**Texto do documento**
+ + + + + + +
Tinha pouco mais de 13 anos naqueles dias atribulados de março de 1964.

Tento lembrar o que houve nas manhãs que precederam o Golpe, e me vêm à mente cenas fragmentadas e um (in)certo sentimento de que imaginávamos o pior – lógico, as crianças, sem noção do que acontecia, reverberavam o que ouviam dos adultos e dos noticiários radiofônicos.

“Tatararan Taram Taram… Aqui fala o seu Repórter Esso em Edição Extraordinária. Alô, alô Repórter Esso, alô…”

II.

Na rua Muniz de Souza, onde eu morava, dia sim, outro também, havia a mobilização dos operários da Fábrica de Latas Americanas, dois quarteirões distante da minha casa, com seus macacões azuis, pesados, e olhar entristecido, como se algo de muito ruim estava prestes a acontecer.

A mãe dizia que estavam em greve, e que não ficássemos de bobeira pela calçada onde brincávamos, pois poderia haver confusão.

III.

Em casa, o pai (adhemarista, convicto) e o tio Nandinho (janista ferrenho) já não discutiam sobre as notórias diferenças políticas de cada um – é bem verdade que o falatório sempre terminava, após uma esvaziarem a garrafa de vinho Capelinha, em desafinado dueto de “O Sole Mio”, na versão original.
+ + + + + + +
**Material de origem**
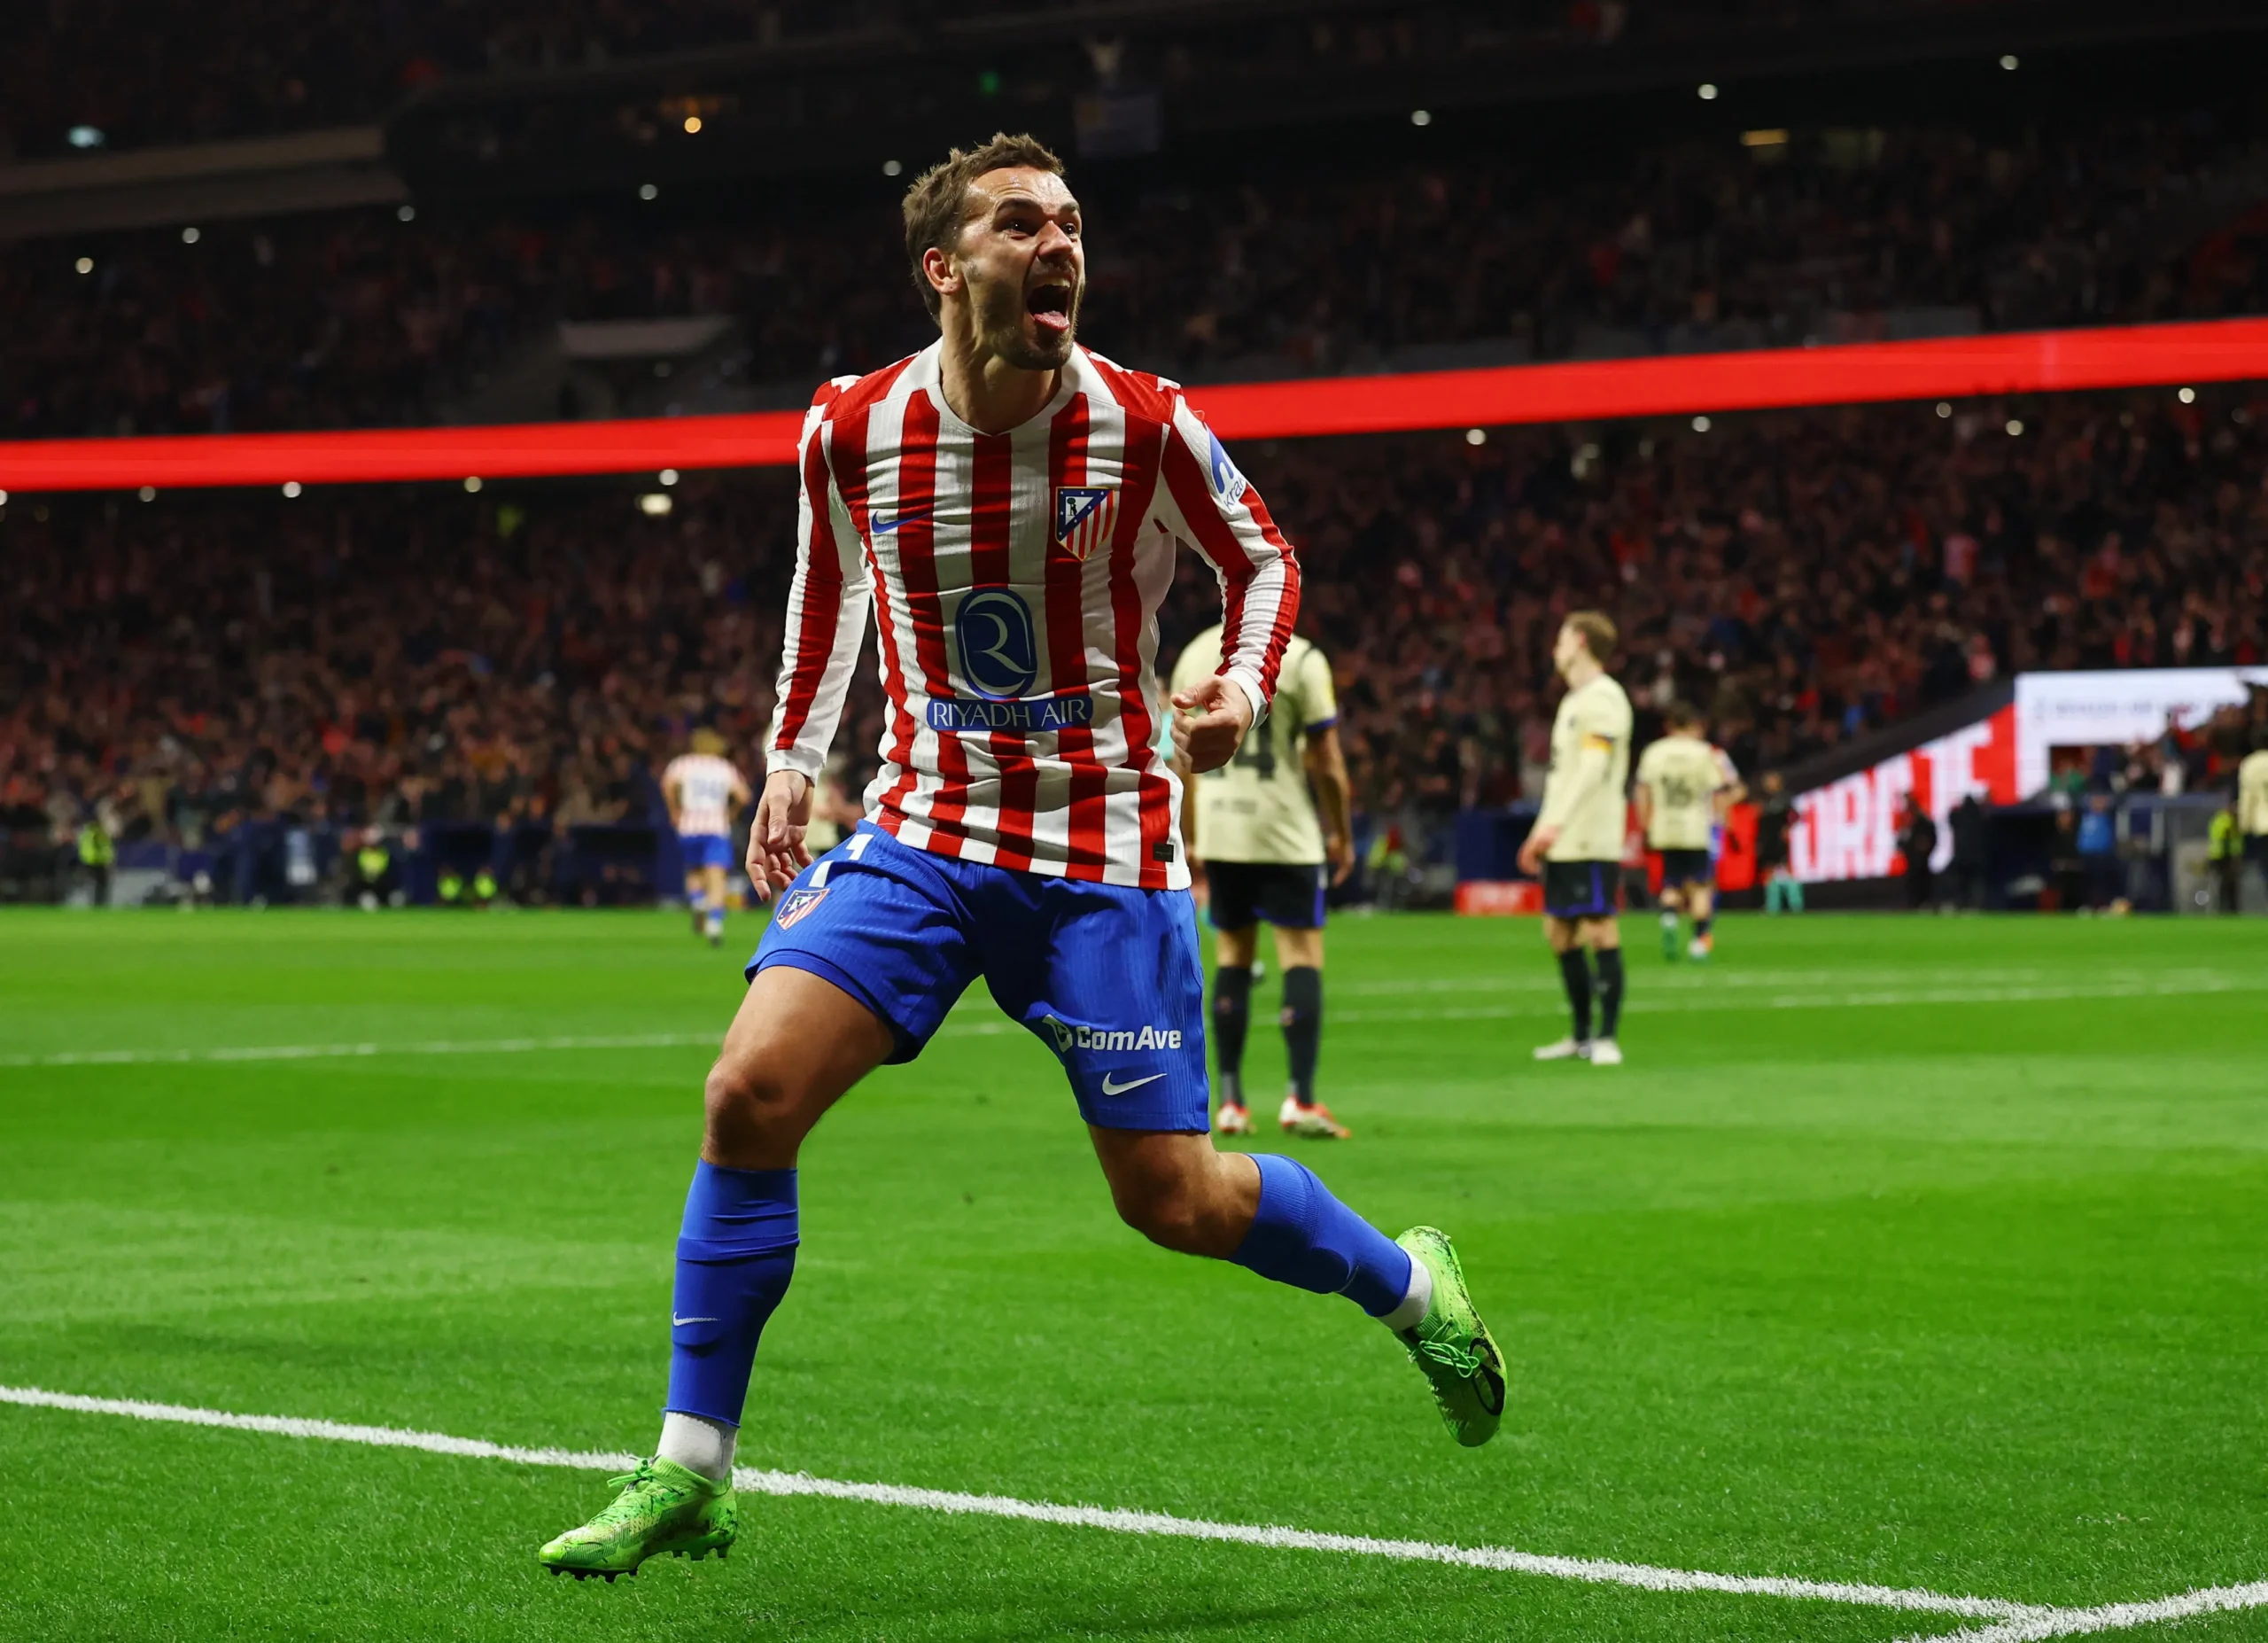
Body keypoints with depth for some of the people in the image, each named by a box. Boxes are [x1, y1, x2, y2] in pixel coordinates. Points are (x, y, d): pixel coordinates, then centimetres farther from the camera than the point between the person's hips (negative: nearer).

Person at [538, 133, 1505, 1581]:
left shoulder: (1143, 427, -10)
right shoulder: (852, 431, -4)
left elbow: (1264, 560, 7)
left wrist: (1245, 686, -12)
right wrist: (794, 761, 12)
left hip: (1105, 848, -2)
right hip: (922, 828, 2)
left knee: (1174, 1198, -3)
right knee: (750, 1093, -16)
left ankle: (1410, 1285, 29)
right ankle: (691, 1474, -5)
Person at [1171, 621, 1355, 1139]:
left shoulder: (1194, 655, 6)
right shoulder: (1300, 660, -9)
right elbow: (1326, 761, -7)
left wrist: (1189, 839, 20)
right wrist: (1341, 834, 7)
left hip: (1217, 829, 5)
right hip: (1284, 831, -5)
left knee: (1232, 957, 12)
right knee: (1303, 958, 0)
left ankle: (1230, 1101, 12)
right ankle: (1301, 1099, -8)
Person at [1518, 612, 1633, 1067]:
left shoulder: (1604, 697, -9)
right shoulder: (1572, 701, 21)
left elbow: (1593, 768, -19)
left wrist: (1556, 824, -26)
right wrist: (1542, 832, 20)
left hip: (1591, 841, -10)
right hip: (1562, 843, 10)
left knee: (1600, 930, -8)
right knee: (1560, 933, 10)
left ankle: (1607, 1038, -7)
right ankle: (1581, 1037, 16)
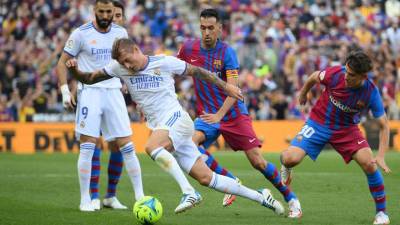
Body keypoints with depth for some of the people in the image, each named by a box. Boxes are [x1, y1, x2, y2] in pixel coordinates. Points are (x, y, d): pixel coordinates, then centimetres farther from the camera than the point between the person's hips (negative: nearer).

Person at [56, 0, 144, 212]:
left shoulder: (120, 33, 7)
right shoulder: (81, 33, -4)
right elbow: (62, 62, 1)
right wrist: (65, 90, -9)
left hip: (113, 92, 3)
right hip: (89, 91, -3)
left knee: (127, 146, -1)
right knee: (87, 146, -8)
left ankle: (140, 196, 4)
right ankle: (85, 200, -1)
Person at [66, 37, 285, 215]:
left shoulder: (164, 62, -7)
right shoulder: (119, 68, 4)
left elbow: (197, 71, 4)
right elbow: (89, 79, 8)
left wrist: (225, 86, 8)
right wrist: (74, 70, -13)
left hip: (176, 119, -5)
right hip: (160, 127, 5)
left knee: (152, 147, -35)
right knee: (206, 178, 2)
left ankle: (189, 193, -32)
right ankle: (260, 197, 12)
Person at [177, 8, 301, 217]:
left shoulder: (227, 52, -15)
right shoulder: (189, 48, -4)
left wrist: (219, 115, -37)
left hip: (234, 114, -3)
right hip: (207, 114, 3)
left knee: (257, 161, -7)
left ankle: (291, 199, 11)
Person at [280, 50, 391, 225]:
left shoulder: (371, 93, -23)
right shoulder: (336, 74, -25)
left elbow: (384, 126, -15)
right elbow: (314, 77, 0)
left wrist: (381, 156, -26)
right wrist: (303, 93, 17)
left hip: (347, 129, 0)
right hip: (318, 123, 0)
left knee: (369, 164, -19)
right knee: (291, 159, -20)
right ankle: (286, 167, 21)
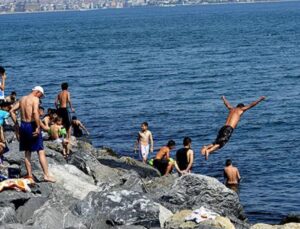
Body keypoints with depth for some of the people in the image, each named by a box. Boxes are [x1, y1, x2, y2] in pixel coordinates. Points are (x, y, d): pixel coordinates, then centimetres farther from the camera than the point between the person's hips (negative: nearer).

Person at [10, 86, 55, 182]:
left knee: (27, 152, 13)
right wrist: (38, 127, -21)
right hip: (32, 125, -7)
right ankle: (46, 175, -6)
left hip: (23, 125, 7)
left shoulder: (22, 99, 14)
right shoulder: (35, 99, -9)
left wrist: (16, 124, 17)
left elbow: (12, 111, 14)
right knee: (41, 152, -3)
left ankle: (29, 175, 15)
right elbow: (35, 112, -25)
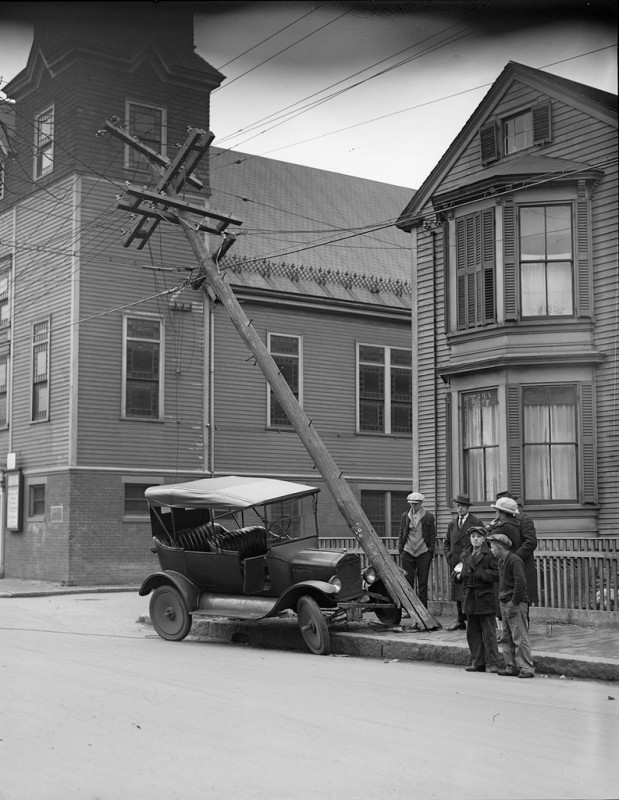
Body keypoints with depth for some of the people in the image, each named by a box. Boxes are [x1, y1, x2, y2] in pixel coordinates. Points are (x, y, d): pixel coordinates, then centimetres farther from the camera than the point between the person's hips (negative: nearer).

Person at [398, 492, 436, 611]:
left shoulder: (429, 517, 3)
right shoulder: (405, 516, 10)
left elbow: (432, 536, 3)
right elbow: (401, 534, 14)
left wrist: (431, 552, -3)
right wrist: (400, 550, 6)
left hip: (423, 553, -2)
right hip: (408, 552, 2)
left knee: (422, 583, 1)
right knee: (407, 582, 1)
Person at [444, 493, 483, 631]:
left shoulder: (476, 523, -1)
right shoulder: (452, 524, 16)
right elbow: (446, 544, 24)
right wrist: (449, 557, 8)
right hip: (455, 565, 5)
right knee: (458, 595, 8)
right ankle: (460, 621, 14)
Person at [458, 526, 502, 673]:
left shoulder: (489, 554, -7)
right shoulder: (466, 555, 13)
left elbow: (496, 574, -13)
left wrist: (480, 574, -19)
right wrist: (459, 574, 3)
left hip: (485, 597, -6)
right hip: (469, 598, 7)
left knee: (488, 632, -2)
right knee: (473, 632, 10)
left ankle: (492, 663, 4)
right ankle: (477, 662, 18)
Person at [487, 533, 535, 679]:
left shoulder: (514, 560, -14)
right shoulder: (501, 561, 15)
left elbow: (520, 582, -21)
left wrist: (514, 602, -18)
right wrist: (502, 599, 14)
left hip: (516, 604, -10)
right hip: (505, 604, 10)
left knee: (520, 638, -7)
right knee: (506, 638, 11)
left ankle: (527, 668, -4)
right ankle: (512, 667, 18)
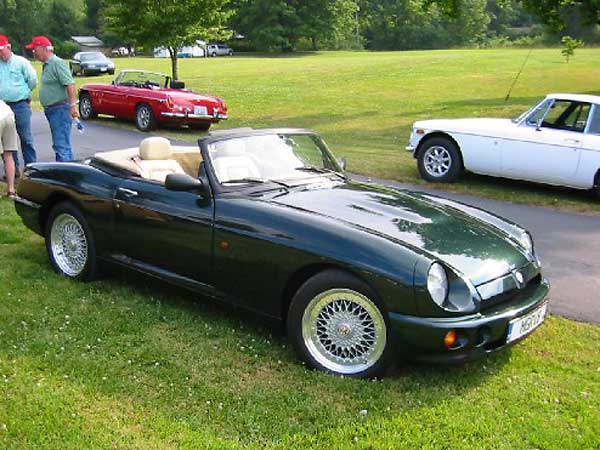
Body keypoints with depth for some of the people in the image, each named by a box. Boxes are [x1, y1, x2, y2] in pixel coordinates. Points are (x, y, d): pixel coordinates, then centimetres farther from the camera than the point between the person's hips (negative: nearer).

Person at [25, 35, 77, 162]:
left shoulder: (57, 63, -13)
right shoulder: (46, 65, 17)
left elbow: (70, 84, -22)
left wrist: (72, 105, -28)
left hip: (60, 109, -11)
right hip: (51, 111, 11)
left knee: (61, 145, -12)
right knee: (59, 144, 15)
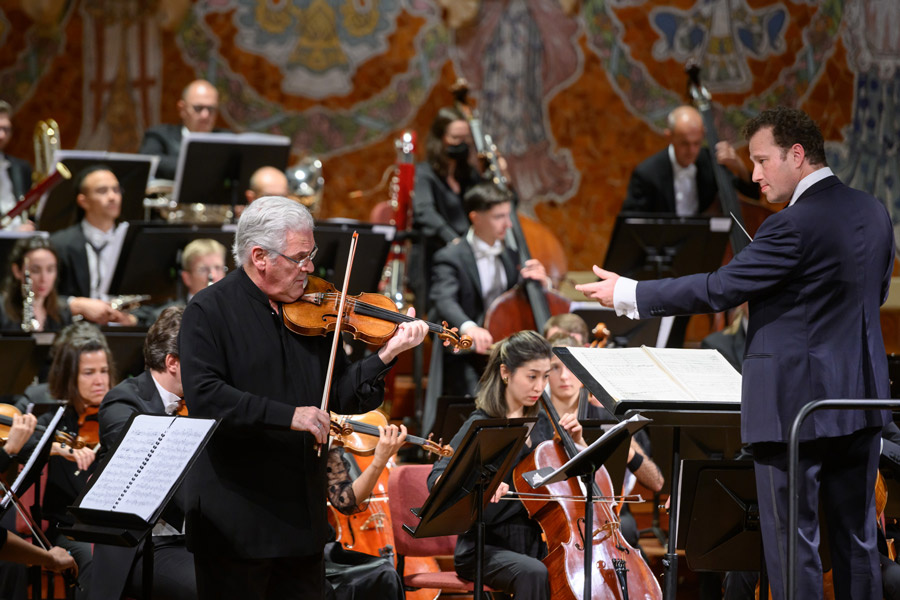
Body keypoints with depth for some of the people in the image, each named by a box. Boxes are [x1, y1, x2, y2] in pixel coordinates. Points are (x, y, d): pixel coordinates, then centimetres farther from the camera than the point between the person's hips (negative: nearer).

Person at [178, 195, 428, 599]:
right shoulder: (210, 312, -8)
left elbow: (341, 398, 9)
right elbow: (204, 396, -21)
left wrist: (386, 356, -8)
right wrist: (288, 415, -25)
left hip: (302, 514, 6)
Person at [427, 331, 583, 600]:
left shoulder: (541, 422, 11)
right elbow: (437, 479, -21)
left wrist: (576, 440, 4)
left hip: (534, 544, 6)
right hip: (486, 548, -6)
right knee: (533, 573, -36)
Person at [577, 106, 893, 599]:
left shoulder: (794, 226, -18)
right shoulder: (872, 212, 7)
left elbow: (718, 290, -16)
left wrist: (627, 294, -7)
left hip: (796, 408, -8)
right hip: (862, 402, 8)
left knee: (792, 541, -1)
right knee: (856, 538, 13)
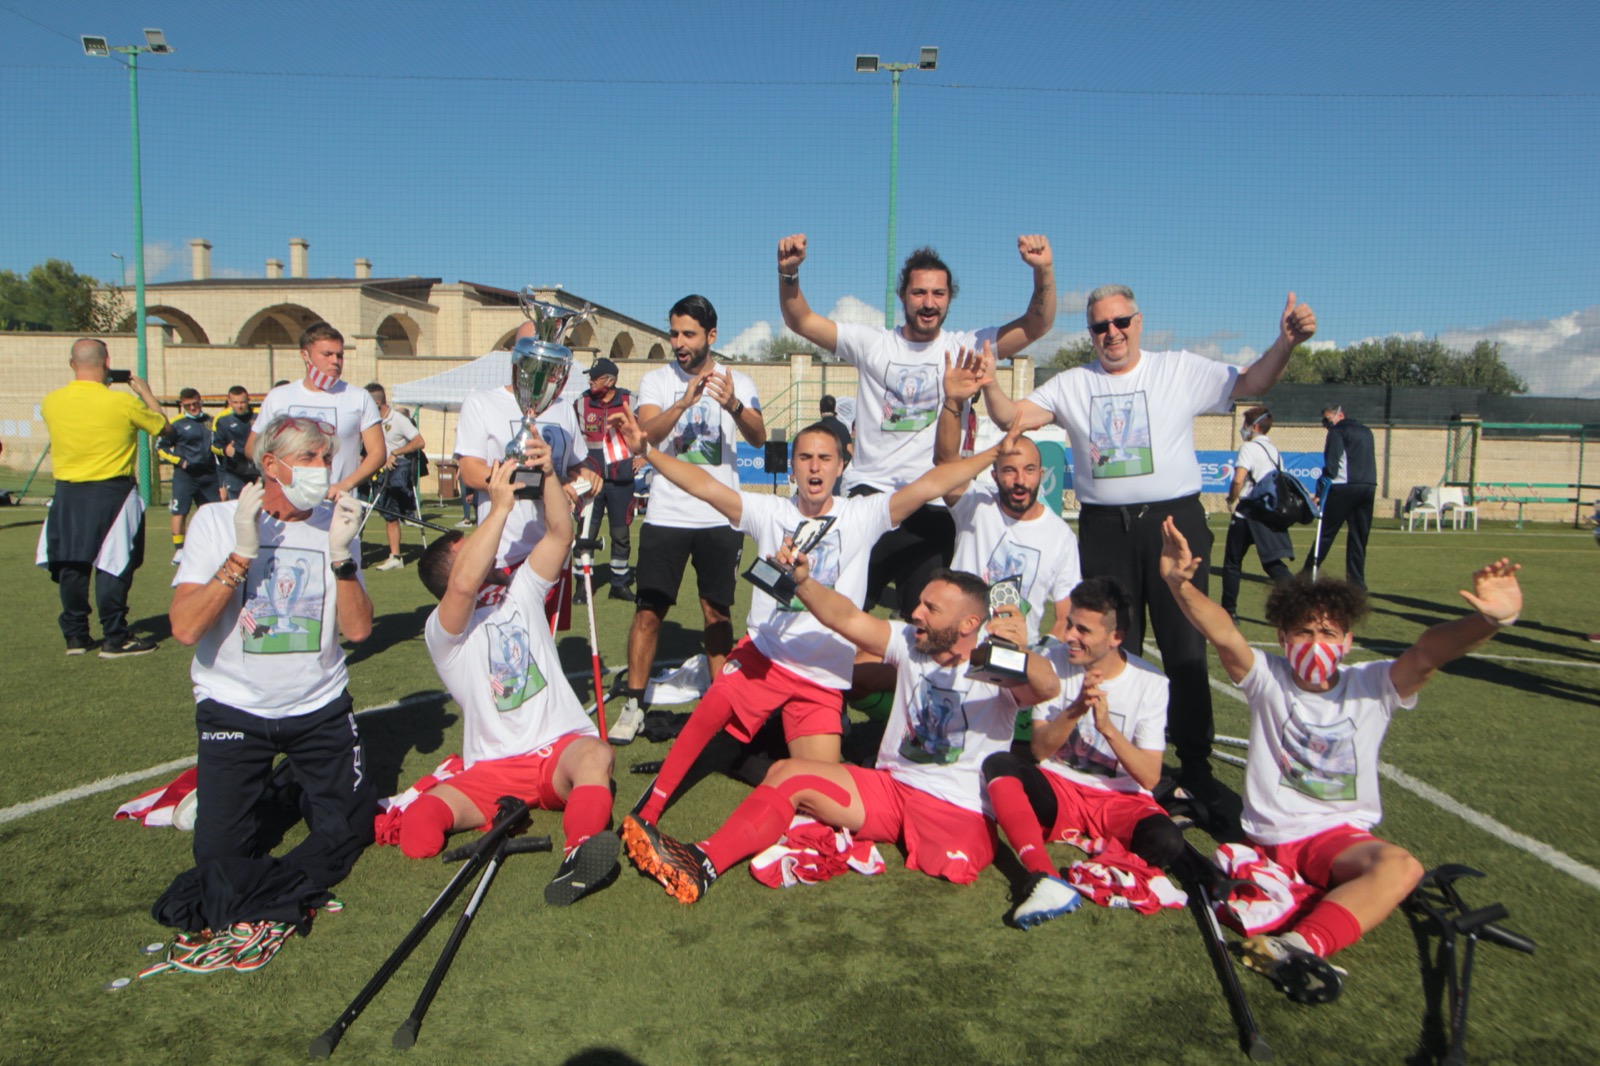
+ + + + + + +
**Sua tarefa**
Transcreva, do relato sobre março de 1964, o trecho que vai de "Tento lembrar o" até "dos noticiários radiofônicos.". Os dados vêm de outra fonte.

**Resultado abaixo**
Tento lembrar o que houve nas manhãs que precederam o Golpe, e me vêm à mente cenas fragmentadas e um (in)certo sentimento de que imaginávamos o pior – lógico, as crianças, sem noção do que acontecia, reverberavam o que ouviam dos adultos e dos noticiários radiofônicos.